→ What is asked
Transcribe the lines of the listing below, starting at the line that contains "scientific name: Passer domesticus" and ending at the line that contains "scientific name: Aquila chrysaetos", both lines included.
==== Record extracts ====
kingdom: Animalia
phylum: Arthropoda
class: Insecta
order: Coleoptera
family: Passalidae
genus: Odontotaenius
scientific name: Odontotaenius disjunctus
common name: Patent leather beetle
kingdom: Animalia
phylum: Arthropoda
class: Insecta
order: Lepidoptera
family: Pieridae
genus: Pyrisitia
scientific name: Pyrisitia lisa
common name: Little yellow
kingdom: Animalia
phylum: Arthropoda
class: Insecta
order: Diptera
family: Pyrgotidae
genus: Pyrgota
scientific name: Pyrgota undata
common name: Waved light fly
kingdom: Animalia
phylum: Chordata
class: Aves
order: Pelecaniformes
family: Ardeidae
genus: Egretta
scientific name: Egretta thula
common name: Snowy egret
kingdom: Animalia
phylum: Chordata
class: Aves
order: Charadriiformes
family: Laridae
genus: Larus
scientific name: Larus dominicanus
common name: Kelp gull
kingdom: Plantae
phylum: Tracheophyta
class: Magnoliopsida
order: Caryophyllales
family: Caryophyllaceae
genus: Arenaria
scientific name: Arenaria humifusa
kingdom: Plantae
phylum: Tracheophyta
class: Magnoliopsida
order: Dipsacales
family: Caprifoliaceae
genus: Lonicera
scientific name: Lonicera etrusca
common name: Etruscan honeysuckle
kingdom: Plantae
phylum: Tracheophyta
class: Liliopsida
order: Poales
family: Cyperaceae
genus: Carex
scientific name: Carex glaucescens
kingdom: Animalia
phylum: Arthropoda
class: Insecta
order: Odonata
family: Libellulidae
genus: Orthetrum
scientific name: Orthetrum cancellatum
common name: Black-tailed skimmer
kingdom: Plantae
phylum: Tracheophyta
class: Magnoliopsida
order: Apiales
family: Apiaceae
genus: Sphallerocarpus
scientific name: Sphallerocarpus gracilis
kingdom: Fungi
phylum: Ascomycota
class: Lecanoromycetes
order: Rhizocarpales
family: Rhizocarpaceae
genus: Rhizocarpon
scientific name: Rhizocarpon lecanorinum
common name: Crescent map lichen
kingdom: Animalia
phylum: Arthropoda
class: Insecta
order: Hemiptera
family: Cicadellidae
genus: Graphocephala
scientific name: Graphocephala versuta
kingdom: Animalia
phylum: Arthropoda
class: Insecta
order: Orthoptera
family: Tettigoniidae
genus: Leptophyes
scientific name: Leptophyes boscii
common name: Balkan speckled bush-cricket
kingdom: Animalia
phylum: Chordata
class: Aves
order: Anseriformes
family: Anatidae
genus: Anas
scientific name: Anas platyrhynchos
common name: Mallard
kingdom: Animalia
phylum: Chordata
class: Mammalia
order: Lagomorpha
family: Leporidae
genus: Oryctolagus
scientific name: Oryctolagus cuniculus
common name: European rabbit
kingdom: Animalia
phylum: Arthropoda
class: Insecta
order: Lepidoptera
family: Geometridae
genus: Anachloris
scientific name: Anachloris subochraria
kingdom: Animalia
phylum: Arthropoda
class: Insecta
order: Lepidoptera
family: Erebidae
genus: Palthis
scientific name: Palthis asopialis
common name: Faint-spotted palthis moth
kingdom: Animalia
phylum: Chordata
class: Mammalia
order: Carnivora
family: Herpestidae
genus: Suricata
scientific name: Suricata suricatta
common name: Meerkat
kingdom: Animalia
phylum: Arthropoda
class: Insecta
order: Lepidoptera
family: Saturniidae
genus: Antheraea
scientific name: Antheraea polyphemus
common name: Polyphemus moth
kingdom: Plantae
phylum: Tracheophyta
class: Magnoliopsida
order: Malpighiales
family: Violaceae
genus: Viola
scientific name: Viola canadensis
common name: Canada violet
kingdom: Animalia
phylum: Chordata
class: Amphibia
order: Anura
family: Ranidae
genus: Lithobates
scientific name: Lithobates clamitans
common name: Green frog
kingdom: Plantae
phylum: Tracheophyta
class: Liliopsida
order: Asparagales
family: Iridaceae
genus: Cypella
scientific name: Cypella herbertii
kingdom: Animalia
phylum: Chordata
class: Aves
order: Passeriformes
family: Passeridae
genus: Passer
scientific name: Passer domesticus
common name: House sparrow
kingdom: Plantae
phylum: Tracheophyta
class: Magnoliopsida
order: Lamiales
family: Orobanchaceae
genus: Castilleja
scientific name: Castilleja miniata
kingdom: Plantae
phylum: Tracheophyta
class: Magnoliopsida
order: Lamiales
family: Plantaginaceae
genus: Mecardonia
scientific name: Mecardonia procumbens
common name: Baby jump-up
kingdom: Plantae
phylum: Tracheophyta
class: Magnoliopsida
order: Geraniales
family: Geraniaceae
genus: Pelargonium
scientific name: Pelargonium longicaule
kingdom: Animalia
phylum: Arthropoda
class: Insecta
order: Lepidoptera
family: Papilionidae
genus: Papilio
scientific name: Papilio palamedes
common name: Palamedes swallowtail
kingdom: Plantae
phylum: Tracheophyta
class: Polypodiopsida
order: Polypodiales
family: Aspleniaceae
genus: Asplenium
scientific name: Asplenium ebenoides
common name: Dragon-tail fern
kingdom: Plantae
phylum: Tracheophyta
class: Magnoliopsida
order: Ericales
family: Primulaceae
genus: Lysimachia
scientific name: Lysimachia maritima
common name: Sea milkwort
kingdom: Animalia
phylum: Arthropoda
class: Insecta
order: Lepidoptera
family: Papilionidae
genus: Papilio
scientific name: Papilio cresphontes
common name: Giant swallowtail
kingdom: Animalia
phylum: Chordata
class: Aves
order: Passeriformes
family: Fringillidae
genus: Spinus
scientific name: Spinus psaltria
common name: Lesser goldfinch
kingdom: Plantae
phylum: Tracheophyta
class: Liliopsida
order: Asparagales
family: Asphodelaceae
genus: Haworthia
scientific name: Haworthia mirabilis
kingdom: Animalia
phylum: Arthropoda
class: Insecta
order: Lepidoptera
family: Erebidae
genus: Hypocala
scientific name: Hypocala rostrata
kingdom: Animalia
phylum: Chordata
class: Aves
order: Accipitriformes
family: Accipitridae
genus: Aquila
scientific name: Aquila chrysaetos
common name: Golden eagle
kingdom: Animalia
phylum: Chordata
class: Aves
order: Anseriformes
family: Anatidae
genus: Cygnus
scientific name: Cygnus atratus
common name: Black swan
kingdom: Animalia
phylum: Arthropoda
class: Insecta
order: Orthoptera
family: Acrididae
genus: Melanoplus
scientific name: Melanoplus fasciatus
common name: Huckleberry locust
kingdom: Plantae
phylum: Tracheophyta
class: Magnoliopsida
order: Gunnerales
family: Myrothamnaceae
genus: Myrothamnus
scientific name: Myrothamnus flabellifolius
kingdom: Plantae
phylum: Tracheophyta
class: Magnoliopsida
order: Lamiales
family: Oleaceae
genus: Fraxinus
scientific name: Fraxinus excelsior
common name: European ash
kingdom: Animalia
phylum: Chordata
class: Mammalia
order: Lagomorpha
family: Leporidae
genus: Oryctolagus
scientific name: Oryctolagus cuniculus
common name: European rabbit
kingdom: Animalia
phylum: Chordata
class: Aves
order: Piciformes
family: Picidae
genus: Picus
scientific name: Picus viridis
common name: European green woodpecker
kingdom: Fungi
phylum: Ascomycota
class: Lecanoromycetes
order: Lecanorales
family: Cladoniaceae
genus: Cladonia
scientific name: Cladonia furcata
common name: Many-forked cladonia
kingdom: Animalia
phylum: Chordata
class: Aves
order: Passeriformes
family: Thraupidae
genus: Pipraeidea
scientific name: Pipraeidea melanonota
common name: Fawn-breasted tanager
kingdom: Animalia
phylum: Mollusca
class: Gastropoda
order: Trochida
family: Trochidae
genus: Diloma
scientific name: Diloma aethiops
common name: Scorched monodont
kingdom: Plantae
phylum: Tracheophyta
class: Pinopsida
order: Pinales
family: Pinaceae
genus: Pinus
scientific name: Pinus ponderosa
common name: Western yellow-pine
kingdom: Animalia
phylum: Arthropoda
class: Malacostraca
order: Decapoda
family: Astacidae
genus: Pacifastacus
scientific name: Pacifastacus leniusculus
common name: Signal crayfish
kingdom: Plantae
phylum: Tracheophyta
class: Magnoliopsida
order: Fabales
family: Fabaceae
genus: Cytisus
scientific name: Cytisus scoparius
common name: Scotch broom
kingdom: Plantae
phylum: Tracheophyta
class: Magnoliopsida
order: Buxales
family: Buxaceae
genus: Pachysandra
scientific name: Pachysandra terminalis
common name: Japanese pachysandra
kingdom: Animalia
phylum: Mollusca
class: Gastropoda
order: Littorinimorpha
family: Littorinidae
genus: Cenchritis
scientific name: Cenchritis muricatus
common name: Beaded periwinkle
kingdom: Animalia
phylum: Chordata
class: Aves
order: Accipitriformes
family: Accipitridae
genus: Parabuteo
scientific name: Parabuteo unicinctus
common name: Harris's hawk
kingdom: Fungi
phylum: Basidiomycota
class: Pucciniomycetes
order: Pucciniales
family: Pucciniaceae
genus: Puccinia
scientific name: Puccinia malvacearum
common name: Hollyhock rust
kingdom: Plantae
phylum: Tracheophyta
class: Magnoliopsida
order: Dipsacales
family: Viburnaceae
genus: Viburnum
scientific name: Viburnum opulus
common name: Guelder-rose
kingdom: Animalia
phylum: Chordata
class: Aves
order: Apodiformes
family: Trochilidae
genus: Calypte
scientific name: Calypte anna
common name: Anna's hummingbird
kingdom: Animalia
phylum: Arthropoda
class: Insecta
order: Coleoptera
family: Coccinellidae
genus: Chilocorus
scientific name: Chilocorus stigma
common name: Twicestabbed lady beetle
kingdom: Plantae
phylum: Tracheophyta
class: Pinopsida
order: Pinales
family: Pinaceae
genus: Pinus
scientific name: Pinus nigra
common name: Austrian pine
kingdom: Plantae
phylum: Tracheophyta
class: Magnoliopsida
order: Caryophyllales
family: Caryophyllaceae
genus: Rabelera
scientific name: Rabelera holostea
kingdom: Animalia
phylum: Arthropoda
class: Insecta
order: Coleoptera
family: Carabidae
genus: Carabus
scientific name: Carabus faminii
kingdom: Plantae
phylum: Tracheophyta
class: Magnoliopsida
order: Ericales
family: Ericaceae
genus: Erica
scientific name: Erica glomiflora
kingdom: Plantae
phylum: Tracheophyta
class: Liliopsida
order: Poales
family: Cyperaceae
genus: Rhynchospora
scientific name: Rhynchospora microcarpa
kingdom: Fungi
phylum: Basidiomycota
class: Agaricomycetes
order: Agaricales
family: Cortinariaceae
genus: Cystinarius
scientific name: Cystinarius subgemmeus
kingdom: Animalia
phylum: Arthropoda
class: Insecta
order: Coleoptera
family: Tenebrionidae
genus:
====
→ Exercise response
scientific name: Passer domesticus
common name: House sparrow
kingdom: Plantae
phylum: Tracheophyta
class: Magnoliopsida
order: Lamiales
family: Orobanchaceae
genus: Castilleja
scientific name: Castilleja miniata
kingdom: Plantae
phylum: Tracheophyta
class: Magnoliopsida
order: Lamiales
family: Plantaginaceae
genus: Mecardonia
scientific name: Mecardonia procumbens
common name: Baby jump-up
kingdom: Plantae
phylum: Tracheophyta
class: Magnoliopsida
order: Geraniales
family: Geraniaceae
genus: Pelargonium
scientific name: Pelargonium longicaule
kingdom: Animalia
phylum: Arthropoda
class: Insecta
order: Lepidoptera
family: Papilionidae
genus: Papilio
scientific name: Papilio palamedes
common name: Palamedes swallowtail
kingdom: Plantae
phylum: Tracheophyta
class: Polypodiopsida
order: Polypodiales
family: Aspleniaceae
genus: Asplenium
scientific name: Asplenium ebenoides
common name: Dragon-tail fern
kingdom: Plantae
phylum: Tracheophyta
class: Magnoliopsida
order: Ericales
family: Primulaceae
genus: Lysimachia
scientific name: Lysimachia maritima
common name: Sea milkwort
kingdom: Animalia
phylum: Arthropoda
class: Insecta
order: Lepidoptera
family: Papilionidae
genus: Papilio
scientific name: Papilio cresphontes
common name: Giant swallowtail
kingdom: Animalia
phylum: Chordata
class: Aves
order: Passeriformes
family: Fringillidae
genus: Spinus
scientific name: Spinus psaltria
common name: Lesser goldfinch
kingdom: Plantae
phylum: Tracheophyta
class: Liliopsida
order: Asparagales
family: Asphodelaceae
genus: Haworthia
scientific name: Haworthia mirabilis
kingdom: Animalia
phylum: Arthropoda
class: Insecta
order: Lepidoptera
family: Erebidae
genus: Hypocala
scientific name: Hypocala rostrata
kingdom: Animalia
phylum: Chordata
class: Aves
order: Accipitriformes
family: Accipitridae
genus: Aquila
scientific name: Aquila chrysaetos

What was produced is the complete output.